Use the value of iat to set the nbf (not before) claim.

Generate the signed JWT for the client registration request:

Go to https://www.jwt.io/, select JWT encoder, and fill the form:

Field Use

Field	Use
Header	`{ "alg": "PS256", "typ": "JWT" }`
Payload	The completed JSON template from the previous step.
Sign JWT	Find the `sig` key in the JWK set you received when requesting the keys from the trusted directory.

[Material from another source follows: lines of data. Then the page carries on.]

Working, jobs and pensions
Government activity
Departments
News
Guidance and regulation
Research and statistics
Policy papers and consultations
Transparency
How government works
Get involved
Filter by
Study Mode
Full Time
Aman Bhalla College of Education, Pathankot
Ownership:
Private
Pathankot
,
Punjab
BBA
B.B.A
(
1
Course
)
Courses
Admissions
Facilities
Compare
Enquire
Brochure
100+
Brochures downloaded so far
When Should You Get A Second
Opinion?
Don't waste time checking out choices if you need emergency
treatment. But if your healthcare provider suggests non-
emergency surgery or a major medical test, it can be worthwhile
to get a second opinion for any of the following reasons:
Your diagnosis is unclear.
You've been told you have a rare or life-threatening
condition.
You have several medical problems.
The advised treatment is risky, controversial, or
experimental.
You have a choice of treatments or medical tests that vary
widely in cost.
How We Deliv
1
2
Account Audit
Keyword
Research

Copy and paste the JSON object just for that key, not the whole JWK set.
Private key format	`JWK`

Header

{ "alg": "PS256", "typ": "JWT" }

Payload

The completed JSON template from the previous step.

Sign JWT

Find the sig key in the JWK set you received when requesting the keys from the trusted directory.

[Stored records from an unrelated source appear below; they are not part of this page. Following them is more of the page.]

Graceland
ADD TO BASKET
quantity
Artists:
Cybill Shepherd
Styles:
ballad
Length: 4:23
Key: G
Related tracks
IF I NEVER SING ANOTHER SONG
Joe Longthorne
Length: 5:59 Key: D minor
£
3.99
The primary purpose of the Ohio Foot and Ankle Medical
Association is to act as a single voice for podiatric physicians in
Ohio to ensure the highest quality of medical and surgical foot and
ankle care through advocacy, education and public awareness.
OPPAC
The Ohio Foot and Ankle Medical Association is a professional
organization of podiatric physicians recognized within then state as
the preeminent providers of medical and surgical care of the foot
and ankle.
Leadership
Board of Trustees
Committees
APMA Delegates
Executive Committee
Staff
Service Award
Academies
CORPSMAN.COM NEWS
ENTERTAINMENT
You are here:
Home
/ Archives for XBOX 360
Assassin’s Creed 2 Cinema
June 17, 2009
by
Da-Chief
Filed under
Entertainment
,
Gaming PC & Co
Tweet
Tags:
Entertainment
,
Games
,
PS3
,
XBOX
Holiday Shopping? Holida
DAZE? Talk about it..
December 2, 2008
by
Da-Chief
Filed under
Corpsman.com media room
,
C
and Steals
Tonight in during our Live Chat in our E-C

Copy and paste the JSON object just for that key, not the whole JWK set.

Private key format

JWK

Copy the resulting signed JWT to your clipboard.

Register the API client in PingOne Advanced Identity Cloud using the SSA JWT from the trusted directory for dynamic client registration, (DCR).

The following example registers an API client through PingGateway. Adapt this to match the realm and redirect URIs you use for testing:

$ curl \
--request POST \
--url 'https://gateway.example.com:8443/am/oauth2/realms/root/realms/alpha/register' \
--cacert "$HOME/path/to/secrets/gateway.pem" \
--header 'Content-Type: application/json' \
--header "ssl-client-cert: ${SSL_CLIENT_CERT}" \
--data "<client-signed-jwt>"

Save the JSON response.

It includes the client ID, client secret, and important metadata required for conformance testing.

You have successfully registered the API client using the test trusted directory. Repeat the steps for the other API client unless you have already done so.

When you’ve successfully registered both API clients, you can proceed to the conformance tests.